Try it: Repeat word for word the part of the AI marketing discussion that runs from "Innovation in context" up to and including "the whole story.".

Page excerpt:

Paul Wright, Director and Head of EMEA at Uber Advertising, took a similar view. “The trust principle is everything for us,” he said. “If an ad appears when you arrive at an airport saying ‘Welcome to Boston’, it works because it feels contextual, not creepy. It’s adding to the experience, not interrupting it.”

The group agreed that consumers’ definition of value has changed. Bettinson said Hilton is moving from a loyalty-scheme mindset to a membership model where the value exchange is explicit. “It’s about relevance and respect,” he said. “When people know what they’re getting in return, they’re comfortable with the data relationship.”

Innovation in context

The conversation inevitably turned to AI, and the consensus was that while AI is transforming marketing, it is not the whole story.

“AI is an accelerator of innovation, not innovation itself,” said Alexia Nakad, Vice President of Brands, UK and Middle East at LiveRamp. “We’re still at the early stage of real data collaboration between retailers, publishers and brands, and that’s just as innovative as AI.”

At Uber, Wright said AI supports the wider business but does not replace human strategy. “Data is still the driver,” he said. “AI enhances our ability to act on it faster.”

For Indranill Datta, Head of Technology Services and Omni Customisation at Annalect, the real shift is cultural. “AI has democratised innovation,” he said. “It’s not just data scientists experimenting now. People across organisations are building their own tools, bringing ideas to life that once needed technical teams. That’s a massive acceleration in creativity.”

Lena Arbery, Director of Destinations, Travel and Growth, EMEA at Tripadvisor, who described herself as “an AI lover, not a hater,” agreed. “AI is an enabler of other innovations,” she said. “It will become the bedrock of everything, but we’re still in the early chapters.”

Balancing control and creativity

For all its promise, AI also brings new risks. Bettinson highlighted brand safety and control as key concerns. “If you use AI to generate creative, you risk losing oversight,” he said. “You need to know how outputs are formed and whether they’re consistent with your brand.”

Eads pointed to Tesco’s use of AI for retail media creative as an experiment worth watching. “It removes friction, but human oversight remains crucial,” she said.

James Reynolds, Customer Success at LiveRamp, envisioned a solution in brand-voice AI agents that act as safeguards, ensuring outputs remain consistent and compliant.

Crotty offered a strategic caution. “The real risk isn’t just misuse, it’s moving too slowly,” he said. “Every CEO wants to know their company’s plan for AI. The organisations that overcome these concerns quickly will gain an edge.”

Arbery added that Tripadvisor moves fast but with structure. “We build internal guardrails to maintain trust and tone,” she said. “AI should accelerate creativity, not dilute it.”

[Chart understanding data]

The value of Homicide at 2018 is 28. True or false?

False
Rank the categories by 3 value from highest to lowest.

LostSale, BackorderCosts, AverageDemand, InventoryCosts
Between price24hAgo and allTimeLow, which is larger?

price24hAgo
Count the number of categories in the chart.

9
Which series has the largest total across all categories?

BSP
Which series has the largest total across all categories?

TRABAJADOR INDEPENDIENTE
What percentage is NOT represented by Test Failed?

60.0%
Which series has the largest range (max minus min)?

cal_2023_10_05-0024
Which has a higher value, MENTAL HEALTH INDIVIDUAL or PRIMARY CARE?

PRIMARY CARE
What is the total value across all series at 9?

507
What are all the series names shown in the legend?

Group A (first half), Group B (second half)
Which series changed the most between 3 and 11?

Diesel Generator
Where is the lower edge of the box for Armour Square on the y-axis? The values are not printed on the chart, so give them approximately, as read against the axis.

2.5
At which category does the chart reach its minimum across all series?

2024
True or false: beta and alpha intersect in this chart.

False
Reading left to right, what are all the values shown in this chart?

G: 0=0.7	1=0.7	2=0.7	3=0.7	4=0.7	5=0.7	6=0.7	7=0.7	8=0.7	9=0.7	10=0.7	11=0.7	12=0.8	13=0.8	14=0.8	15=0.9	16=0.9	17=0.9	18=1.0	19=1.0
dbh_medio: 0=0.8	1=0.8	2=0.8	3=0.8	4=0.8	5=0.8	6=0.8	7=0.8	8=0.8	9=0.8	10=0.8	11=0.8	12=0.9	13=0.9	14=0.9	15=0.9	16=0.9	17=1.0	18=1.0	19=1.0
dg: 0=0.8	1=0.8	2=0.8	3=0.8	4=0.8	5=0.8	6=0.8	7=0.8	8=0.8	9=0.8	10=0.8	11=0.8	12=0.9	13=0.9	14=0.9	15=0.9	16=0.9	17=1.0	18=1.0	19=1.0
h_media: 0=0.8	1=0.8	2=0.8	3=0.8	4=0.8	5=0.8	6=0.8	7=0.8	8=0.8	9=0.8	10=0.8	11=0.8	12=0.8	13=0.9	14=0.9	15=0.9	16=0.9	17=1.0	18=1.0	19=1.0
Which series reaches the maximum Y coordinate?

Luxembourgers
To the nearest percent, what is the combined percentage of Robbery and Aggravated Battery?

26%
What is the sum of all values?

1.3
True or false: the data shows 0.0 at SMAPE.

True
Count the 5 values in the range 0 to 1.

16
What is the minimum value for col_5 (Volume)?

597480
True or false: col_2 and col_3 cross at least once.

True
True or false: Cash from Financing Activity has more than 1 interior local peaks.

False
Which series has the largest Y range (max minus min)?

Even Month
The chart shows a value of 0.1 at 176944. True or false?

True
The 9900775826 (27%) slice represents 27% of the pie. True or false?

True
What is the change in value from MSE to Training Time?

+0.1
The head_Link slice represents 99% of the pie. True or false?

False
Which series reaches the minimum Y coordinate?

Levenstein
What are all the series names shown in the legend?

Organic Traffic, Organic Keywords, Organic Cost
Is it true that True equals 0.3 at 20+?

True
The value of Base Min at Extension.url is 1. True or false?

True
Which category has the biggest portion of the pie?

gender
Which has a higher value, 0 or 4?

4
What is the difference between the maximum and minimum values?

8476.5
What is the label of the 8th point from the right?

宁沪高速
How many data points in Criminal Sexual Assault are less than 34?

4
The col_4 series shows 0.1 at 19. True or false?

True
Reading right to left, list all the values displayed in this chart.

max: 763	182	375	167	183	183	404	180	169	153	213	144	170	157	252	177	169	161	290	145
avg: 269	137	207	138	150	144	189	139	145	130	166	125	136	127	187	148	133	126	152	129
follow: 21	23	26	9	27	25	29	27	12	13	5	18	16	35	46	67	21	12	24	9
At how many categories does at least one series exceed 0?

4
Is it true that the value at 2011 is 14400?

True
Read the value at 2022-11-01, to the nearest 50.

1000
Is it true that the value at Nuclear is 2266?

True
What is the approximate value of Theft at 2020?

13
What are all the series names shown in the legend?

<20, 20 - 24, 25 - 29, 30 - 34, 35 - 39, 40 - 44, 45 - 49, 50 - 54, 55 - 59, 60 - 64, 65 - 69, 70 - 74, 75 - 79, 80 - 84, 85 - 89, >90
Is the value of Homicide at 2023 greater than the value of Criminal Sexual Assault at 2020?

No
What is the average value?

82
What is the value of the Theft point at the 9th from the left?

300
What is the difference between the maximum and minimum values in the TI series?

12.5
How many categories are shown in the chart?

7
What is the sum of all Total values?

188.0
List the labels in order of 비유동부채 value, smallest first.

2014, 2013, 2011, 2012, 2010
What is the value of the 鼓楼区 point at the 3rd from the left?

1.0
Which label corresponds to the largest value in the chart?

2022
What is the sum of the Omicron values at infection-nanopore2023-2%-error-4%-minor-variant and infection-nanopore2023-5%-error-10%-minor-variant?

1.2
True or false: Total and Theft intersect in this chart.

Answer below:
Innovation in context

The conversation inevitably turned to AI, and the consensus was that while AI is transforming marketing, it is not the whole story.